"Each step forward has a sacred meaning of its own"   Sri Chinmoy

Cheerfulness 2 Mile Race - Sri Chinmoy Virtual Grand Prix - Dec 2022 - Filton

Ah, virtual racing, those were the days! Well I did get fond of it in lockdown, as you pretty much had no choice but to embrace whatever was on offer and learn to love it, but I was so glad to get back to real racing when the time came. I stepped back into the virtual race world this time because Suswara told me he had signed up for our virtual Grand Prix series across Christmas 2022 / New Year 2023, as part of his long march back from injury. I could see he was taking great strides (in both senses) and I knew I had to keep up the speedwork in preparation for Christmas Trip races in January/February, so I got myself entered for the December 26 race, entitled "Cheerfulness".
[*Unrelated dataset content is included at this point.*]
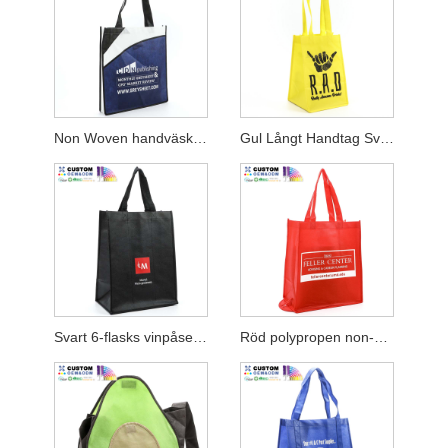
Non Woven handväska för Corporation
Gul Långt Handtag Svart Tryck Non Woven Väska
Svart 6-flasks vinpåse med avdelare
Röd polypropen non-woven vikväska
Back in the peak covid times I tried several 2-mile courses, starting with Aztec West (no tight bends, but a slight slope), Hatchet Road (again a nice smooth course but kicks up at the turnaround), Bitton (perfectly flat but requires a 180 turn around an imaginary cone) and finally Horizon 38. That last one is a business park on the A38, with a roughly square course of around 900m and a convenient start line roughly one mile from my house. It even has a Costa Coffee across the road so it ticks all the boxes! So for this return to virtual running, I headed up there in the dark, via the long way round on Gypsy Patch Lane, to bring me to the start line with 2.5 miles of jogging and strides in my legs. Daylight was just breaking, the clouds dispersing over the old runway of Filton Airfield and the overhead electrics newly installed on the railway outlined against the horizon.

Horizon 38 is usually pretty deserted at the weekend (and this time it was a Christmas eve and a Saturday) but there was one guy parked right on my imaginary start line, trying to keep warm in his car. Suswara had told me there was a now a security bloke there, who had challenged him about why he was running up and down the same roads in the business park on the previous weekend, so perhaps that's why he ignored me doing my strides, taking off my fleece hoodie to hang it in the tree then pausing in silence ready for my solo start.

I went off too fast, as you do, then settled into a rhythm by the time I'd taken the first bend. A week ago I had run an intense fell race and my quads still felt it, so I was telling myself not to expect too much and just to run hard but not right to the limit. I felt like I had done the first couple of hundred metres at my absolute max pace and then slowed to something more sane! As I came up to the right angle bend on a slight downslope on to Gypsy Patch lane I was happy to see liquid puddles (meaning there was no ice) and I had to take the bend very wide to stay well balanced. I realised then I was going quick by my standards. Further round the loop my watch flashed up my half mile time at around 3.02. Surely not? Well maybe I really had gone off too fast. My legs felt good and the rest of me was coping, but only just.

Into lap 2 I tried to concentrate on keeping my speed up, everything working at max effort but feeling pretty smooth nonetheless. The mind was battling with doubts, thoughts that I was going too hard and likely to get injured or feel run down afterwards, doing myself more harm than good, but that is all classic mental stuff that assails you in any race. Perhaps it hits you harder in a solo run though, when the race is virtual. After all, when you're surrounded by others all working equally hard it feels normal and your mind has less ammunition when it wants to slow you down. Alone on the road you are a bit of an outlier and an easy target for negative thoughts.

The half way mark came round and again my watch flashed up something not much over 3 minutes, so although I had been finding it harder work I had managed to keep up the pace. The third half mile felt long, as if the loop around the business park had expanded mysteriously. Again I felt as if I was slowing and again the watch told me otherwise - although I was scrupulously avoiding even a glance at my pace or heart rate, I did still look when it flashed up the third half mile which again was around 3.03. So, now I was on for a good time by my standards, probably an improvement on the 12:21 I ran in Skopje. That meant I had a little mental war going on between having to go for it and run hard in the last half mile to take that opportunity vs sticking with plan A, which was not to run too hard as I still wasn't fully recovered from the hills.

In the end the chatter faded into the distance and my body just ran, I crossed the line and pressed the button at 12:11 with 10 seconds knocked off my SB and the realisation dawning that my long pilgrimage towards a sub-12 time might be successful. Checking out the lap times later the garmin actually had my 2 miles down as 12:06 which was even more encouraging.